Ring Energy reported a Q1 2026 net loss of $220.6 million, compared with net income of $9.1 million a year earlier. The loss was mainly driven by a $162.1 million ceiling test impairment and an $82.2 million loss on derivative contracts, despite positive operating cash flow.

What were Ring Energy (REI) revenues and key operating costs in Q1 2026?

Oil, natural gas and NGL revenues were $73.7 million in Q1 2026, down from $79.1 million in Q1 2025. Major expenses included lease operating costs of $18.1 million, production taxes of $3.6 million, and depreciation, depletion and amortization of $21.4 million.

What caused Ring Energy’s large impairment charge in Q1 2026?

Ring Energy uses the full cost method and tests its oil and gas properties against a regulatory ceiling.
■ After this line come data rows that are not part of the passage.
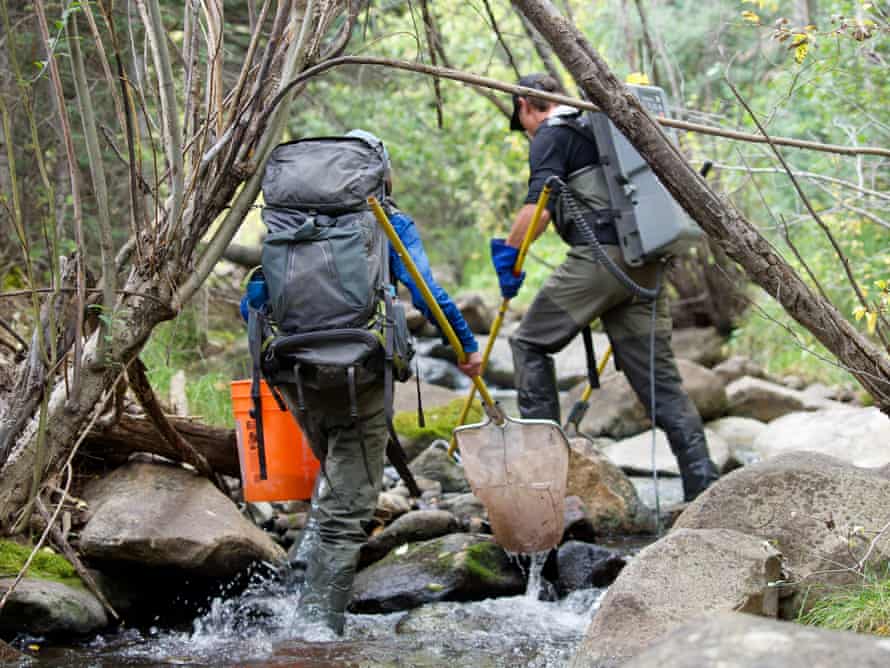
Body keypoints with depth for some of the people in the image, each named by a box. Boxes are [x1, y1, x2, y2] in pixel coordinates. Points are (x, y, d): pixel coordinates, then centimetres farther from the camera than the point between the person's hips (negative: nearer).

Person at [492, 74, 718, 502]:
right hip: (644, 263, 8)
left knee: (530, 342, 8)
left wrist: (508, 254, -3)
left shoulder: (551, 135, 3)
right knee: (659, 377, 5)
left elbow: (539, 205, -12)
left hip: (598, 256, -8)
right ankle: (703, 485, -1)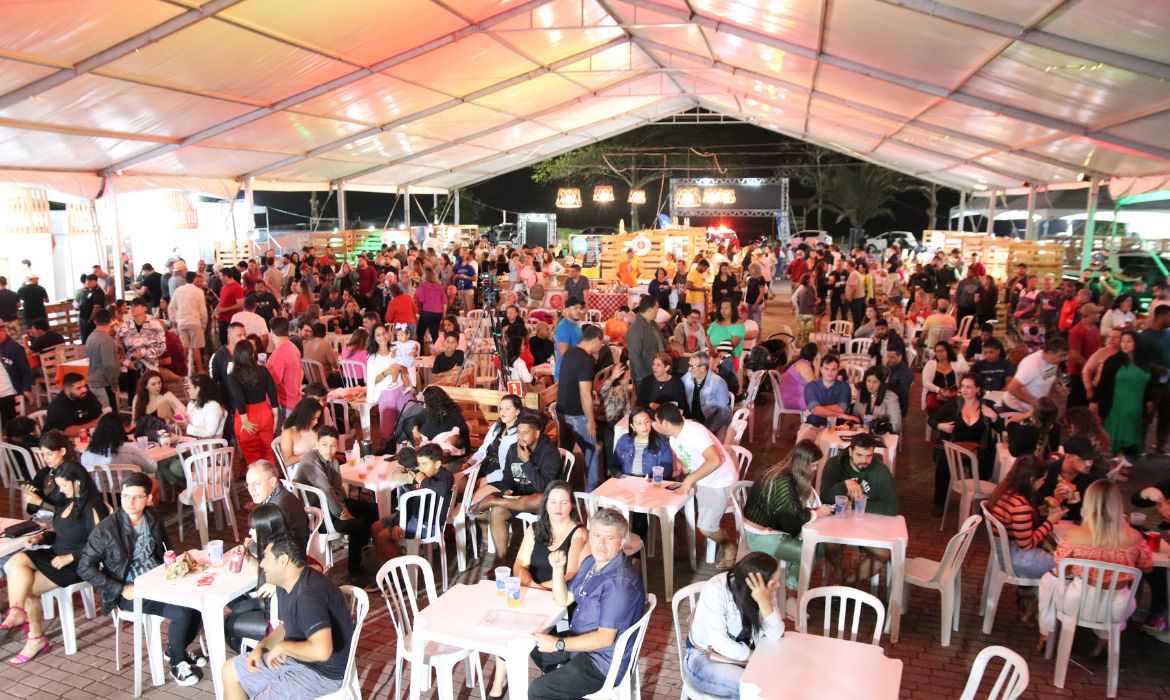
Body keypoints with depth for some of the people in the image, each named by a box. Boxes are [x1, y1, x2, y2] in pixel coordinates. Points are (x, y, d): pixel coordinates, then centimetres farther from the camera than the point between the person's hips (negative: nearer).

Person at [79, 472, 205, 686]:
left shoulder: (153, 517, 0)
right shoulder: (105, 529, -15)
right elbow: (85, 568, -11)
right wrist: (121, 589, -17)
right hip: (132, 592, -6)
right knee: (182, 612, -25)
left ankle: (177, 649, 13)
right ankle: (177, 664, 0)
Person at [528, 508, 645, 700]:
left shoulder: (620, 583, -29)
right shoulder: (591, 562, 0)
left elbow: (605, 638, -27)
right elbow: (563, 600, 7)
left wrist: (559, 644, -26)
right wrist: (558, 569, -9)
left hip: (603, 662, -9)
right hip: (580, 640, 9)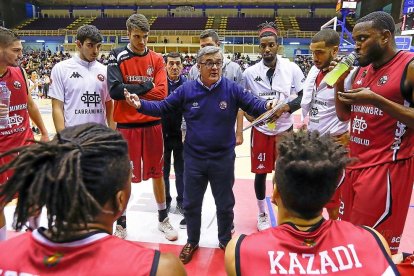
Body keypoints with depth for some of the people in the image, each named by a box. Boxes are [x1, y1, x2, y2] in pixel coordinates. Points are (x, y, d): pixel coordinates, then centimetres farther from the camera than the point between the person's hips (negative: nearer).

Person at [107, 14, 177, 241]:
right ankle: (121, 223, 26)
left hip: (152, 124, 3)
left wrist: (131, 92, -11)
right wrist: (146, 86, -13)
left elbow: (161, 93, -8)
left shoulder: (157, 59, 4)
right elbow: (115, 91, -15)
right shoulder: (117, 57, -2)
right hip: (126, 125, -2)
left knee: (157, 173, 13)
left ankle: (163, 219, 30)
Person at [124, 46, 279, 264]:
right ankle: (192, 241, 40)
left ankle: (226, 241, 42)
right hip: (194, 159, 1)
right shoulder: (186, 90, -4)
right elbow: (163, 107, 1)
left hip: (223, 159, -1)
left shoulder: (232, 89, -8)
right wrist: (140, 104, -13)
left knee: (225, 204, 17)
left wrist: (268, 106, -27)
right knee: (191, 204, 16)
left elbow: (254, 105, -6)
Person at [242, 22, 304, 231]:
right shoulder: (249, 73, -4)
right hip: (260, 130, 0)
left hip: (285, 129, 0)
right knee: (260, 172, 9)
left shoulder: (291, 68, -6)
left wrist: (286, 107, -20)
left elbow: (304, 97, -3)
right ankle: (262, 214, 30)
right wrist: (250, 114, -10)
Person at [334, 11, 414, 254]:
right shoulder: (362, 71, 11)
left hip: (386, 167, -7)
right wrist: (339, 83, 0)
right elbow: (344, 115, 15)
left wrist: (376, 100, -25)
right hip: (355, 163, 8)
In Q1 2026, lower oil prices reduced the present value of future net revenues, triggering a $162.1 million ceiling test impairment on its oil and natural gas properties.

How much cash did Ring Energy (REI) generate from operations in Q1 2026?

Despite the accounting loss, Ring Energy generated $25.9 million in net cash from operating activities during Q1 2026. Non-cash items such as $162.1 million of impairment and $82.2 million of derivative losses reconciled the loss back to positive operating cash flow.

What is Ring Energy’s debt and liquidity position as of March 31, 2026?

As of March 31, 2026, Ring Energy had $426.0 million outstanding under its revolving credit facility, with a borrowing base of $585.0 million. After considering $35,000 of standby letters of credit, unused availability was about $159.0 million, and the company remained in covenant compliance.

Did Ring Energy (REI) make any acquisitions or divestitures in early 2026?

Yes. On January 30, 2026, Ring sold certain non-operated interests for approximately $4.3 million in cash. On February 11, 2026, it acquired a working interest partner’s interests in Yoakum County, Texas horizontal wells for about $2.0 million in cash.